Les mesures sociales. Pour être plus efficace, la lutte contre la corruption devrait entreprendre, à long terme, de changer la mentalité de tolérance (et même d'encouragement), vis-à-vis de la corruption, qui prévaut de nos jours en Guinée. Le succès d'une telle opération résidera dans la volonté politique affichée au plus haut niveau de l'état. Les reformes sociales comportent:
• Susciter un support des électeurs dans la lutte contre la corruption (éducation des masses sur les conséquences de ce fléau; entreprendre une campagne d'explications; mesurer la tendance et les changements dans la perception publique).

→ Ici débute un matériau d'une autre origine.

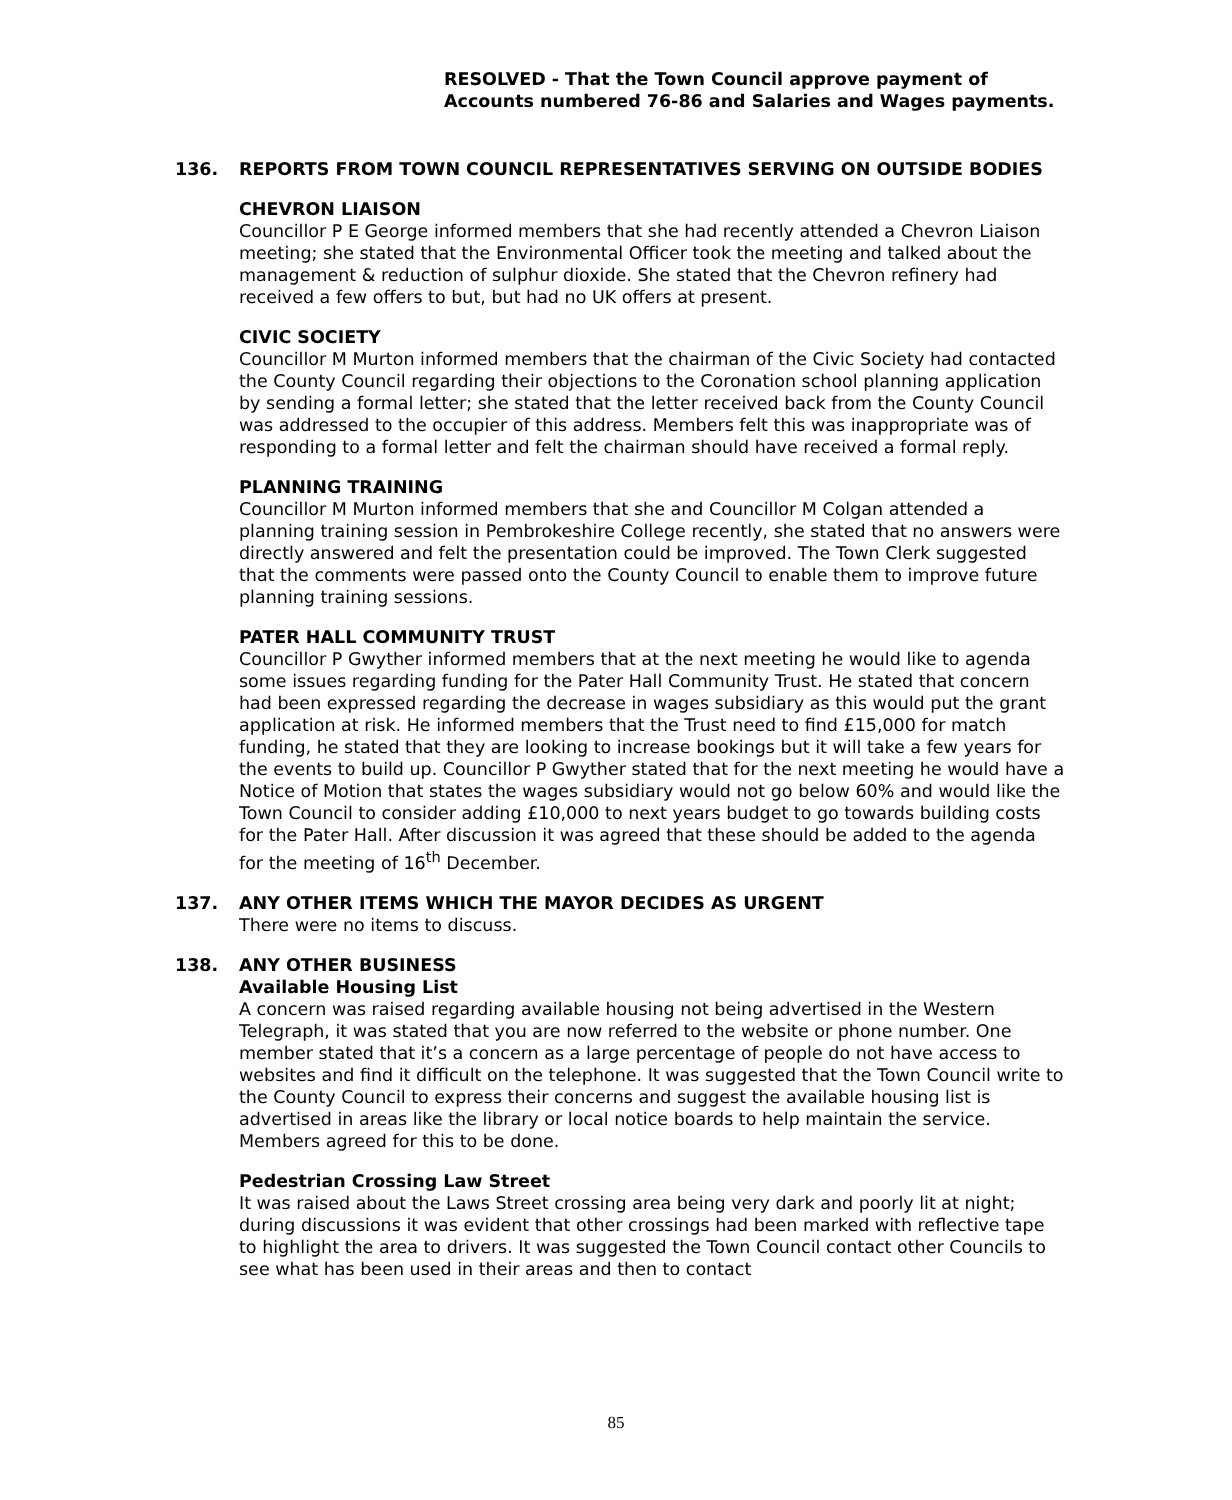RESOLVED - That the Town Council approve payment of Accounts numbered 76-86 and Salaries and Wages payments.
136. REPORTS FROM TOWN COUNCIL REPRESENTATIVES SERVING ON OUTSIDE BODIES
CHEVRON LIAISON
Councillor P E George informed members that she had recently attended a Chevron Liaison meeting; she stated that the Environmental Officer took the meeting and talked about the management & reduction of sulphur dioxide. She stated that the Chevron refinery had received a few offers to but, but had no UK offers at present.
CIVIC SOCIETY
Councillor M Murton informed members that the chairman of the Civic Society had contacted the County Council regarding their objections to the Coronation school planning application by sending a formal letter; she stated that the letter received back from the County Council was addressed to the occupier of this address. Members felt this was inappropriate was of responding to a formal letter and felt the chairman should have received a formal reply.
PLANNING TRAINING
Councillor M Murton informed members that she and Councillor M Colgan attended a planning training session in Pembrokeshire College recently, she stated that no answers were directly answered and felt the presentation could be improved. The Town Clerk suggested that the comments were passed onto the County Council to enable them to improve future planning training sessions.
PATER HALL COMMUNITY TRUST
Councillor P Gwyther informed members that at the next meeting he would like to agenda some issues regarding funding for the Pater Hall Community Trust. He stated that concern had been expressed regarding the decrease in wages subsidiary as this would put the grant application at risk. He informed members that the Trust need to find £15,000 for match funding, he stated that they are looking to increase bookings but it will take a few years for the events to build up. Councillor P Gwyther stated that for the next meeting he would have a Notice of Motion that states the wages subsidiary would not go below 60% and would like the Town Council to consider adding £10,000 to next years budget to go towards building costs for the Pater Hall. After discussion it was agreed that these should be added to the agenda for the meeting of 16<sup>th</sup> December.
137. ANY OTHER ITEMS WHICH THE MAYOR DECIDES AS URGENT
There were no items to discuss.
138. ANY OTHER BUSINESS
Available Housing List
A concern was raised regarding available housing not being advertised in the Western Telegraph, it was stated that you are now referred to the website or phone number. One member stated that it’s a concern as a large percentage of people do not have access to websites and find it difficult on the telephone. It was suggested that the Town Council write to the County Council to express their concerns and suggest the available housing list is advertised in areas like the library or local notice boards to help maintain the service. Members agreed for this to be done.
Pedestrian Crossing Law Street
It was raised about the Laws Street crossing area being very dark and poorly lit at night; during discussions it was evident that other crossings had been marked with reflective tape to highlight the area to drivers. It was suggested the Town Council contact other Councils to see what has been used in their areas and then to contact
85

• Encourager et protéger les investigations des journalistes sur les cas de corruption (protéger les journalistes contre les répercussions d'un tel déballage; offrir des stages de formation sur les techniques d'investigation; encourager la formation de branches locales d'organisations tels ‘Transparency International ‘).
• Mobiliser la volonté politique (ateliers d'explication pour les responsable politiques ; solliciter l'adhésion des plus hauts responsables à l'effort ; encourager une participation internationale ; obliger les leaders à adhérer aux traités régionaux et internationaux qui accentuent la lutte contre la corruption).
• Aider à la création d'un organisme national indépendant pour coordonner tous les efforts et l'information.